By David I. Klein
Stephen Sizer, a retired British vicar who once claimed Jews and Israel were behind 9/11, was banned from the Anglican ministry for 12 years on Monday.
Over the course of more than two decades as a priest and academic in southern England, Sizer made a name for himself as an outspoken opponent of Christian Zionism, completing a Ph.D. thesis and writing several books on the topic.
“It is irresponsible to believe that God will bless Christians materially if they support the largely secular State of Israel,” he wrote in his 2007 book “Zion’s Christian Soldiers.”
The British Jewish community welcomed the church tribunal’s decision.

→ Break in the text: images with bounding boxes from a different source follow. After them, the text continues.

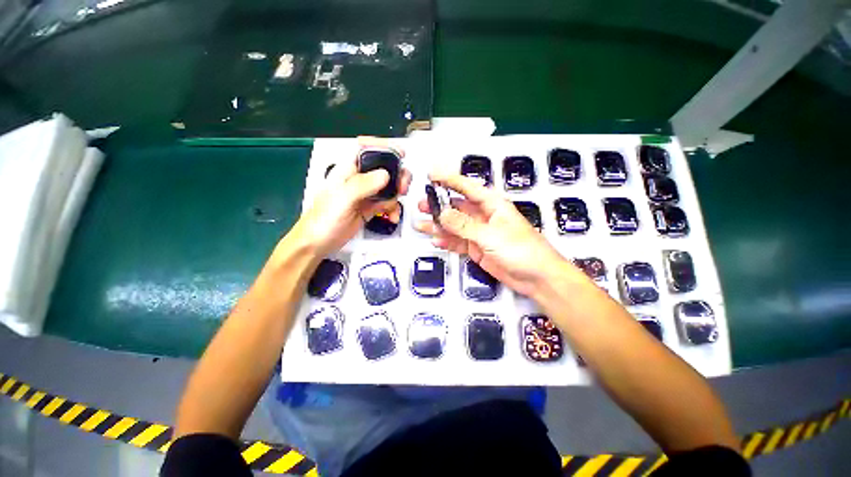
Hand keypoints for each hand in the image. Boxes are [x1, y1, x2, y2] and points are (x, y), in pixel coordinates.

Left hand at [291, 148, 411, 257]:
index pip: (366, 149)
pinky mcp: (370, 209)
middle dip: (397, 175)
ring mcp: (366, 195)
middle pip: (383, 168)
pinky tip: (392, 217)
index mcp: (348, 170)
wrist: (318, 244)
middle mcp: (359, 179)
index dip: (384, 147)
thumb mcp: (343, 199)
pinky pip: (387, 204)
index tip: (401, 153)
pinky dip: (393, 209)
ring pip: (388, 187)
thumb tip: (386, 174)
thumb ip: (363, 185)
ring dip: (397, 194)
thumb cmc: (323, 219)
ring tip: (396, 205)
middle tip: (403, 186)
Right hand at [414, 170, 572, 296]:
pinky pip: (458, 242)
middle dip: (439, 205)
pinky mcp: (477, 249)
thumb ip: (464, 225)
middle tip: (422, 205)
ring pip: (454, 226)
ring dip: (439, 225)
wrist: (537, 277)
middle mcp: (484, 217)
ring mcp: (480, 233)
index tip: (432, 174)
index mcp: (493, 205)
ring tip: (421, 224)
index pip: (467, 187)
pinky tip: (437, 240)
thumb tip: (443, 214)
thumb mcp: (490, 235)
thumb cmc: (524, 251)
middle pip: (457, 207)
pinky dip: (447, 241)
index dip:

“Given that he indulged in ‘antisemitic activity’ and caused grievous offence to the Jewish community over a number of years, this is the correct decision,” said Marie Van der Zyl, president of the Board of deputies of British Jews, which lodged the initial complaint against Sizer, in a statement. “I am grateful to the Tribunal for hearing our evidence and look forward to a continued strong and close relationship with the Church of England in the coming years.”
Sizer has admitted to having spoken at a 2008 conference alongside Holocaust denier Fredrick Toben and once wrote on Facebook that former Labour leader Jeremy Corbyn was a victim of “the hidden hands of Zionism.” The offense that led to his suspension involved posting a link on Facebook to an article titled “9/11/Israel did it” and later saying that the conspiracy theory should be “considered.”

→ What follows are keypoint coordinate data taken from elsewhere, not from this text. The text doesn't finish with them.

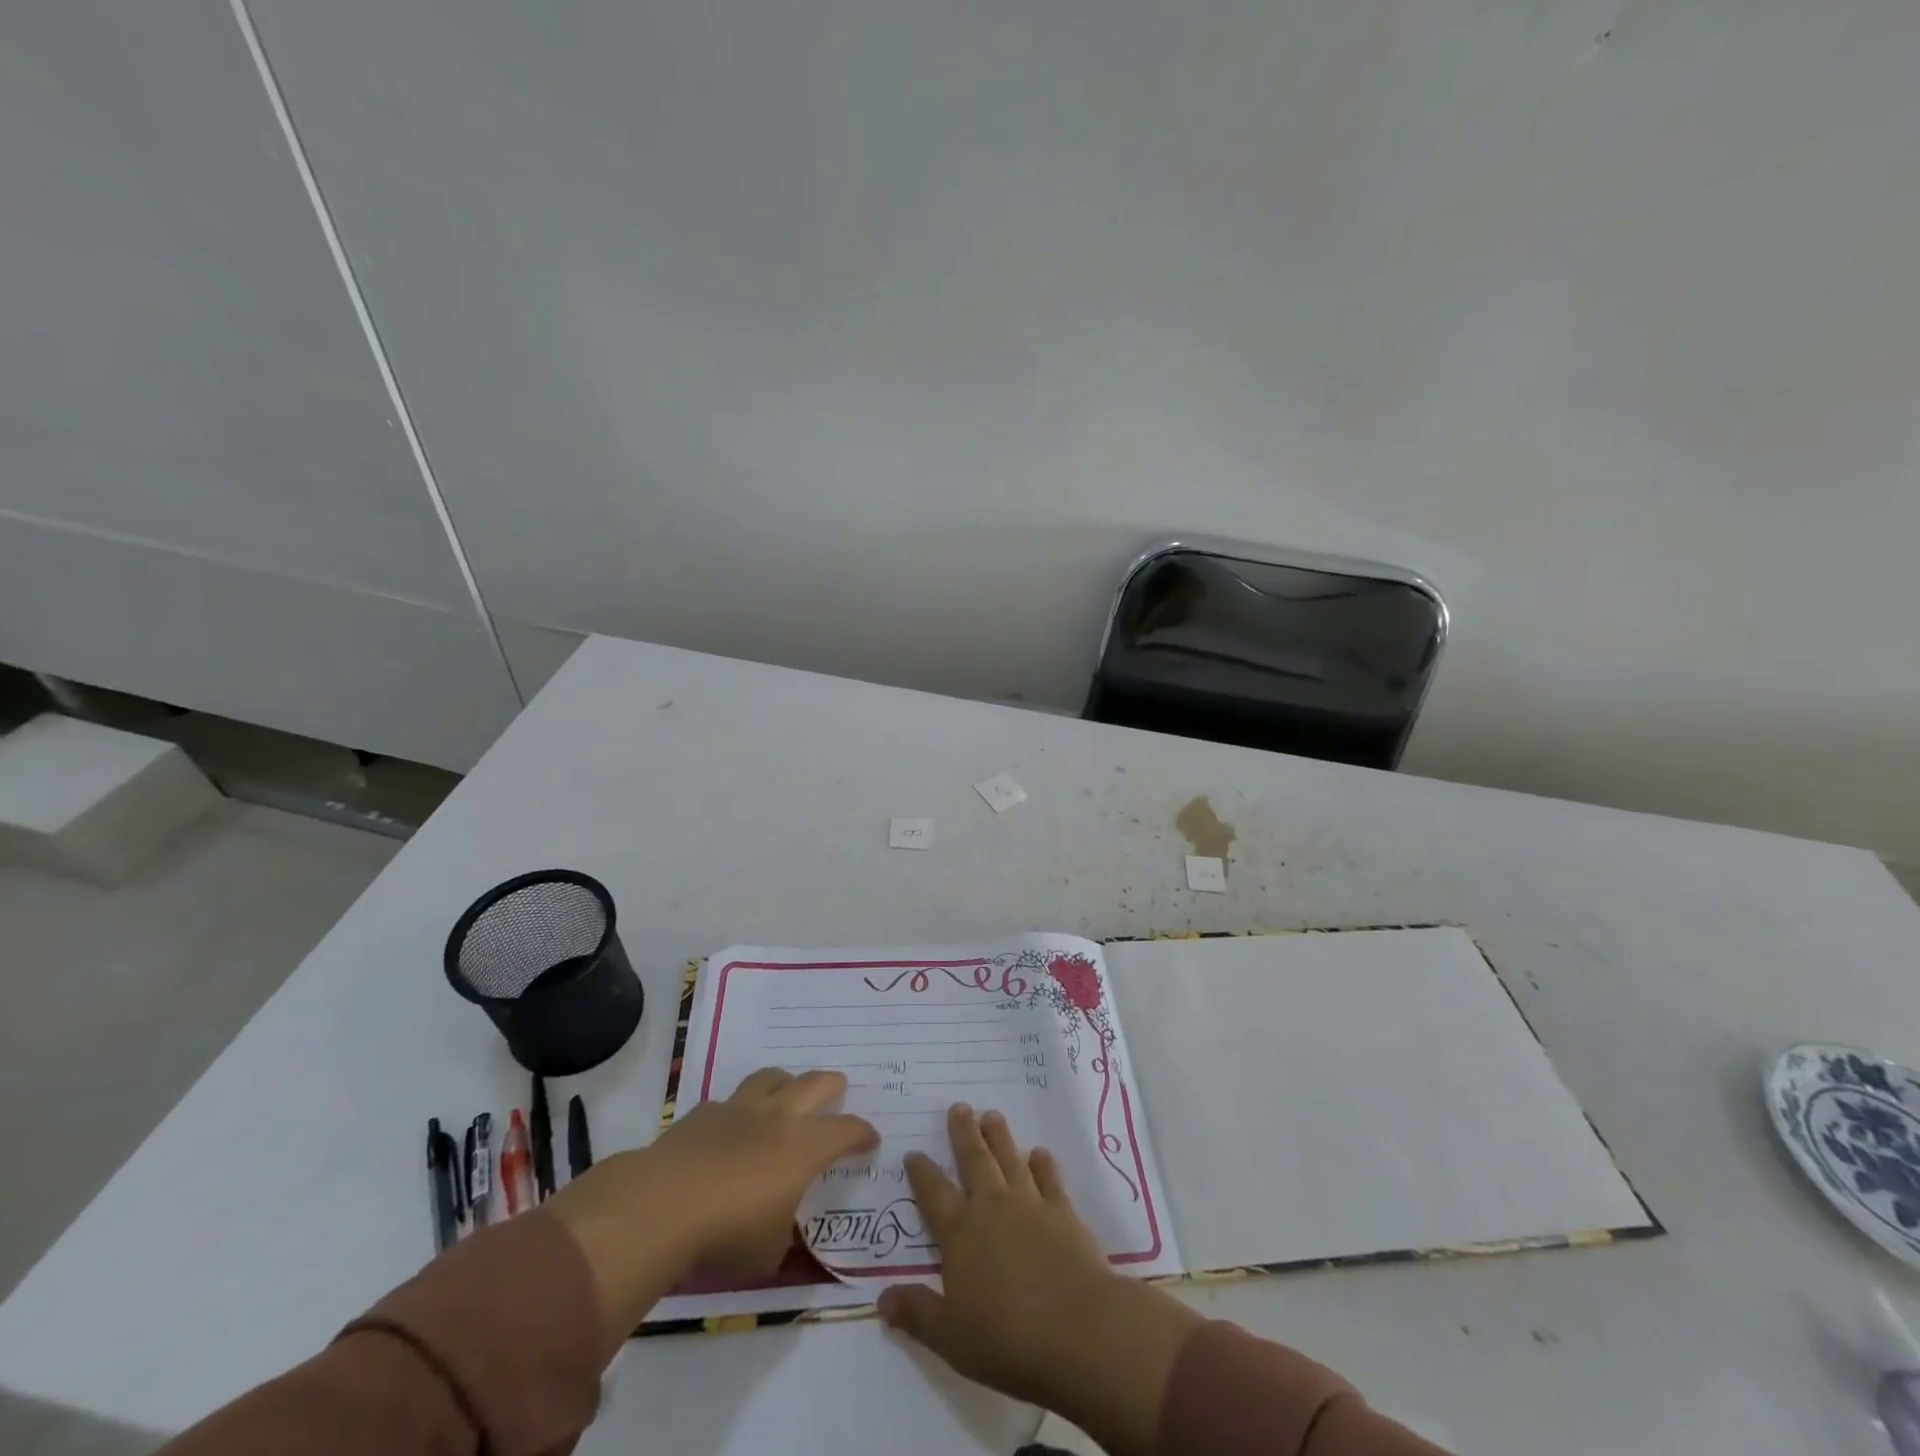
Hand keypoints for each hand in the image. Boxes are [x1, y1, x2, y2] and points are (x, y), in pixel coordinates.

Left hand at [547, 1068, 875, 1345]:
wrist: (661, 1205)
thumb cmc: (727, 1232)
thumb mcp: (769, 1251)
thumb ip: (783, 1234)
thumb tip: (781, 1230)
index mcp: (804, 1147)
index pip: (846, 1130)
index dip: (862, 1134)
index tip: (870, 1139)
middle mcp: (778, 1117)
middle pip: (815, 1083)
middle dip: (832, 1086)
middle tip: (837, 1091)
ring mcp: (738, 1109)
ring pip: (772, 1077)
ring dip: (785, 1083)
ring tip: (786, 1095)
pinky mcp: (701, 1114)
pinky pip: (728, 1101)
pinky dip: (737, 1111)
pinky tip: (730, 1128)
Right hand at [878, 1106, 1200, 1455]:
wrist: (1077, 1328)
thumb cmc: (1007, 1337)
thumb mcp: (950, 1337)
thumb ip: (917, 1313)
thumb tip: (881, 1299)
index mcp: (960, 1233)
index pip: (934, 1194)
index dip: (922, 1172)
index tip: (914, 1152)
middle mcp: (992, 1207)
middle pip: (974, 1160)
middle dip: (964, 1133)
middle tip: (960, 1106)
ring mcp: (1030, 1204)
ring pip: (1010, 1159)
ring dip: (1000, 1137)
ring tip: (992, 1115)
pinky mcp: (1063, 1212)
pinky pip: (1050, 1179)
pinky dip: (1043, 1164)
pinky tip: (1040, 1153)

Sizer’s ban is set to last until 2030 because he was initially suspended in 2018 after the complaints were filed and the 12-year ban announced Monday includes the time already served.

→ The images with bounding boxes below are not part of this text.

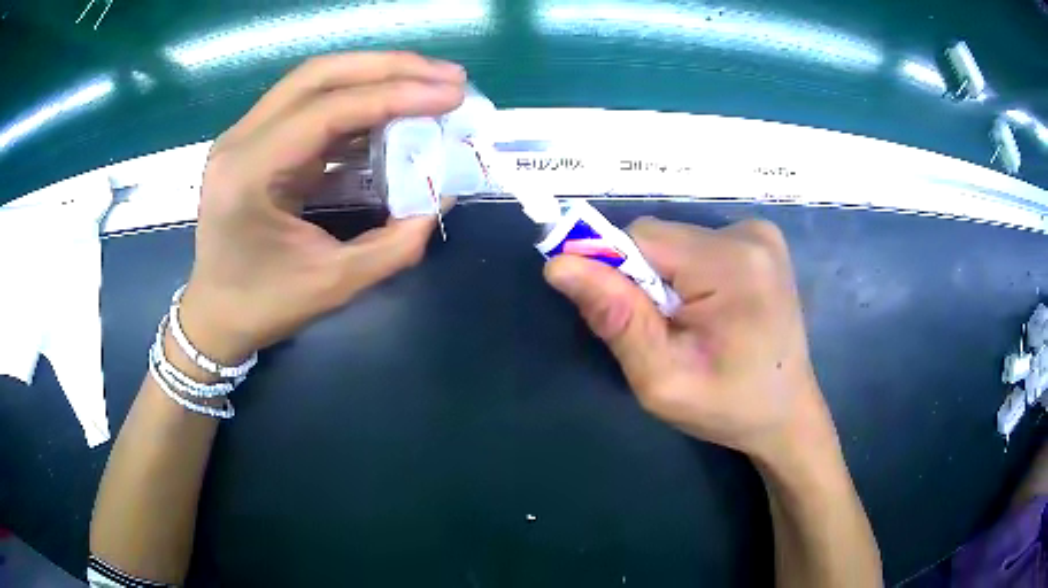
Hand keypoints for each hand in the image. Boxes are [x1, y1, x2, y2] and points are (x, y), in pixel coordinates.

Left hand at [177, 52, 466, 361]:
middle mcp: (241, 140)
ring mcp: (246, 135)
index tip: (450, 95)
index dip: (393, 96)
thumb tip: (441, 196)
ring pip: (316, 81)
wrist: (215, 315)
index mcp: (248, 173)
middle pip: (319, 74)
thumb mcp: (334, 284)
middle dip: (390, 68)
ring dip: (376, 76)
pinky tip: (394, 110)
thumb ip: (395, 243)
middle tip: (448, 76)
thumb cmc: (263, 305)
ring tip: (430, 83)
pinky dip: (358, 102)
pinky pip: (313, 106)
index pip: (326, 110)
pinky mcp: (259, 141)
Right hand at [545, 217, 835, 463]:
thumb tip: (560, 265)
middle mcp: (750, 234)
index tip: (619, 317)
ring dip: (665, 279)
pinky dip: (687, 274)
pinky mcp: (762, 241)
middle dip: (643, 281)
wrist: (786, 412)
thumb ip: (616, 319)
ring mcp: (761, 234)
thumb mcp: (662, 379)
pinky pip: (698, 245)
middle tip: (659, 333)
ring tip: (687, 326)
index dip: (614, 272)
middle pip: (659, 238)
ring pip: (676, 242)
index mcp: (732, 264)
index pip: (641, 239)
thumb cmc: (728, 406)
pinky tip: (709, 311)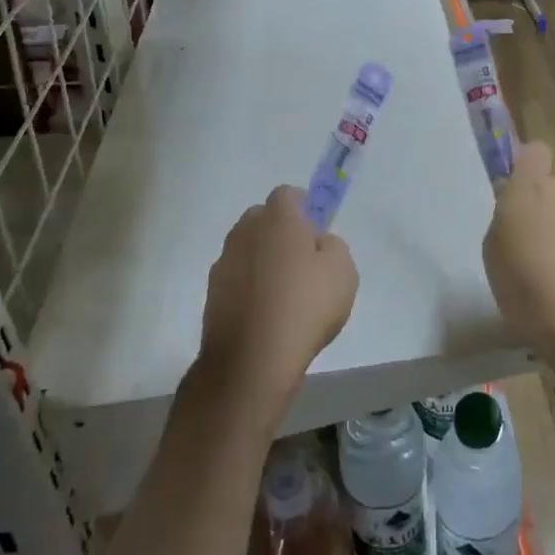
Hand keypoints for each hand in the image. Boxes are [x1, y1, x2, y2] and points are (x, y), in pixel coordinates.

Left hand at [198, 185, 357, 410]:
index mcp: (277, 218)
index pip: (288, 194)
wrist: (251, 360)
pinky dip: (249, 287)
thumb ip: (332, 246)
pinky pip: (237, 278)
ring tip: (284, 293)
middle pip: (263, 219)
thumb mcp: (343, 271)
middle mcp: (245, 231)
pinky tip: (266, 314)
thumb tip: (317, 243)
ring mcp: (224, 262)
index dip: (304, 208)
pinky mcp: (211, 293)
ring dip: (263, 260)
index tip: (316, 232)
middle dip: (280, 231)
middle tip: (303, 261)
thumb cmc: (305, 306)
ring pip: (248, 249)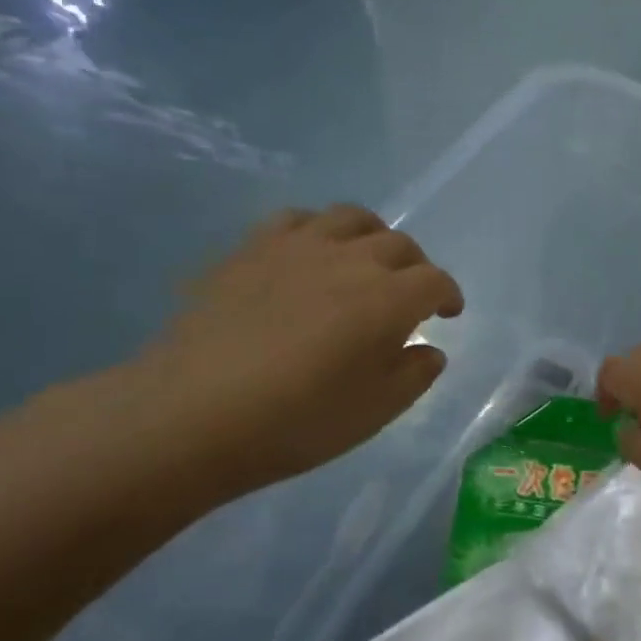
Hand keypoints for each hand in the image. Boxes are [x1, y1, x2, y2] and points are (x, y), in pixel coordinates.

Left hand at [120, 206, 463, 501]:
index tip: (448, 314)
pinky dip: (319, 230)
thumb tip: (430, 349)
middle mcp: (351, 260)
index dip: (448, 295)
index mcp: (389, 299)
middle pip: (400, 245)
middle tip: (410, 295)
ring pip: (352, 219)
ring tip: (367, 262)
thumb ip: (414, 375)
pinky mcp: (252, 249)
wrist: (192, 415)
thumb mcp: (375, 411)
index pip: (435, 281)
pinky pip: (297, 219)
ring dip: (373, 237)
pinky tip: (311, 255)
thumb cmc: (297, 421)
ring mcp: (298, 248)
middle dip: (416, 267)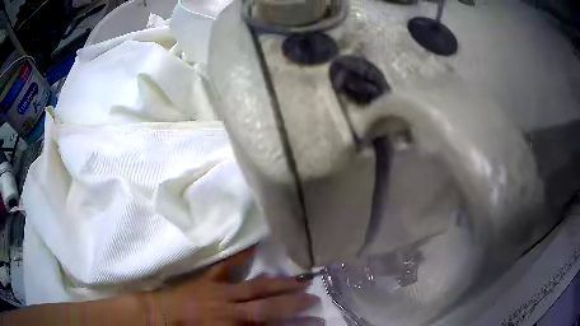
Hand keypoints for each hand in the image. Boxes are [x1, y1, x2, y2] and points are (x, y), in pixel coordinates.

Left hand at [147, 248, 321, 324]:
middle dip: (292, 303)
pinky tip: (254, 245)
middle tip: (313, 297)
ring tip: (298, 280)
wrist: (159, 317)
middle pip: (267, 305)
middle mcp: (230, 309)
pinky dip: (240, 257)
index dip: (295, 325)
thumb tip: (265, 325)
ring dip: (278, 284)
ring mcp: (220, 291)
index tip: (316, 322)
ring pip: (255, 287)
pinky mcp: (208, 280)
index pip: (270, 325)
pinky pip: (226, 267)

“It is clear that the behaviour of Stephen Sizer has undermined Christian-Jewish relations, giving encouragement to conspiracy theories and tropes that have no place in public Christian ministry and the church. I renew my call for the highest possible standards among ordained ministers of the Church of England in combating antisemitism of all kinds,” wrote the Archbishop of Canterbury, the highest Clerical official in the Anglican church since it split with the pope in the 16th century under Henry VIII, in a statement.